The dataset building process in gribscan is based on the idea, that each GRIB message should be
placed somewhere into an imaginary multi-dimensional shelf, which is spanned by datasets, variables
and coordinates. The Magician is a tool to customize the decisions required within that flow from GRIB messages to datasets.
To do so, there are a couple of methods which can be implemented and hook into the flow:

```{diagrams}
from diagrams import Cluster
from diagrams.programming.flowchart import Document, Decision, Database, ManualLoop, Action
from sphinx_diagrams import SphinxDiagram

with SphinxDiagram(title="magician dataflow"):
    messages = [Document(f"message {i}") for i in range(1,4)]
    
    with Cluster("for each dataset"):
        with Cluster("for each key"):
            varhook = Action("variable_hook()")
        with Cluster("for each coord"):
            coordhook = Action("coord_hook()")
        m2key = Decision("m2key()")
        (m2key
         >> Database("store by key")
         >> varhook
         >> Action("extra_coords()")
         >> coordhook
         >> Action("globals_hook()")
         >> Document(f"references"))

    messages >> Decision("m2dataset()") >> m2key

```

## properties

### dimkeys
`dimkeys` is a tuple that specifies all dimension names that are used to construct the return value `dimension_key` by `m2key`.

## methods

### m2dataset
```python
def m2dataset(self, meta):
    return dataset_name
```

`m2dataset` is run once per GRIB message and must determine into which dataset the message will go. The `meta` input is the full information from the GRIB index.
Everything after is treated separately for each dataset.

### m2key

```python
def m2key(self, meta):
    return variable_key, dimension_key
```

`m2key` is run once per GRIB message in each dataset.

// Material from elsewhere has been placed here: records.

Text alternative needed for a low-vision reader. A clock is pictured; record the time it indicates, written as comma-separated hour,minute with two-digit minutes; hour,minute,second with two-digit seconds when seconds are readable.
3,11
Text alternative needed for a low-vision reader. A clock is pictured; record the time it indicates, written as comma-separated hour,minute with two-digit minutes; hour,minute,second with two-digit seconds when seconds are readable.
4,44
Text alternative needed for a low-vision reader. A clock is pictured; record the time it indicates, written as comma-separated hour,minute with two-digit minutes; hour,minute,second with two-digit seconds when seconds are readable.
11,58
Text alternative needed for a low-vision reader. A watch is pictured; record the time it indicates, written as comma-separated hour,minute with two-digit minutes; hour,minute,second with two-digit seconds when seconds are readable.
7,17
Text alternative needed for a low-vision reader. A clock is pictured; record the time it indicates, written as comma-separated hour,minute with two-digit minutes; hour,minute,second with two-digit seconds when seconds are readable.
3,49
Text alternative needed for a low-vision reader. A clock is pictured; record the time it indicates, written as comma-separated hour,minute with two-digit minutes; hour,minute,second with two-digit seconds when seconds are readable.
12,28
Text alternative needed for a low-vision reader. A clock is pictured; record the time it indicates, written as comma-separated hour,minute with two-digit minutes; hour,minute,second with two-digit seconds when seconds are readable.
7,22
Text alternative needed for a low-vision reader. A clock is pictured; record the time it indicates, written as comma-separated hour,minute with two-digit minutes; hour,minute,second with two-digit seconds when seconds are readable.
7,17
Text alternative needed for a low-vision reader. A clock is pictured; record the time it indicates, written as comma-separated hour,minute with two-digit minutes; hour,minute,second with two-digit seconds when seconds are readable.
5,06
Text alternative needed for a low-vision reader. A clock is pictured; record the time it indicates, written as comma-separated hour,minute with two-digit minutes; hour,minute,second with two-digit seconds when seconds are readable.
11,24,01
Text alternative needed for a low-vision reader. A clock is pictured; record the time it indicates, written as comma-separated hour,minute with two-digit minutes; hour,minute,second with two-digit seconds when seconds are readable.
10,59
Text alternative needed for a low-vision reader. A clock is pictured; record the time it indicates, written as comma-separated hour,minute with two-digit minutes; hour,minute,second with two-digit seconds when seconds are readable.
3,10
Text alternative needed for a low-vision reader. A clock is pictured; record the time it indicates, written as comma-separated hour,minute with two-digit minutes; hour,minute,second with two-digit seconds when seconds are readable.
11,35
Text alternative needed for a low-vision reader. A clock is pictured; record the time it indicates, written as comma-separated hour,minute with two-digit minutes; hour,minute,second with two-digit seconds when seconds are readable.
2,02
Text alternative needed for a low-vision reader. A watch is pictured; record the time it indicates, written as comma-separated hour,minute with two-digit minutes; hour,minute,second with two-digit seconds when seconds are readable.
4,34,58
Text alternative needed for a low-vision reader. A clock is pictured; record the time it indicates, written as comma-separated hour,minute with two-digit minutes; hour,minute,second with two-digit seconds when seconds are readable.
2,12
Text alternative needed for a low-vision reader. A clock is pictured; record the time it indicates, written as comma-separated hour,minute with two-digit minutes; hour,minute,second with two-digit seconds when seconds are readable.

It must return a two-element `tuple`, where the first is used to determine in which variable the message will end up and the second will determine the coordinates of the message, e.g. the corresponding timestamp and vertical level.

### variable_hook

```python
def variable_hook(self, key, info):
    return {}
```

After grouping all the messages by `key`, `variable_hook` is called once per unique `variable_key`.
It can be used to update the `info`-dict containing information about the variables' name, shape, dimensions, attributes etc...
The `info`-dict passed into this method will contain the following keys:

* `dims`: tuple containing dimension names across GRIB messages (i.e. `dimkeys`, but unit-sized dimensions are skipped)
* `shape`: shape across GRIB messages
* `dim_id`: tuple with indices into the original `dimkeys`
* `coords`: tuple of iterables containing all discovered coordinate values along each dimension
* `data_shape`: list of shape within a GRIB message
* `data_dims`: list of dimension names within a GRIB message
* `dtype`: (numpy-) datatype of the values
* `attrs`: attributes for the variable,
* `extra`: extra properties from the GRIB index file

Everything returned by this method will be merged back into the initial `info` passed into the method.

### extra_coords

```python
def extra_coords(self, varinfo):
    return {"coord_name": [1,2,3,4]}
```

The argument of `extra_coords` is a dictionary from `key` to (updated) `info` for all variables.
It must return a dictionary, which may contain additional coordinates to the dataset.
The values must be numpy-like arrays.

### coords_hook

```python
def coords_hook(self, name, coords):
    return attrs, coords, array_meta
```

`coords_hook` will be called once per output coordinates (both, automatically generated and extra).
Arguments are the `name` and the coordinate values (i.e. as would be returned by `extra_coords`).
It must return a tuple consisting of an attributes dict, the (maybe modified) coordinate values and a dict containing metadata to be merged into the `.zattrs` dictionary of the final zarr.

### globals_hook

```python
def globals_hook(self, global_attrs):
    return global_attrs
```

`globals_hook` can be used to modify global attributes of the final dataset.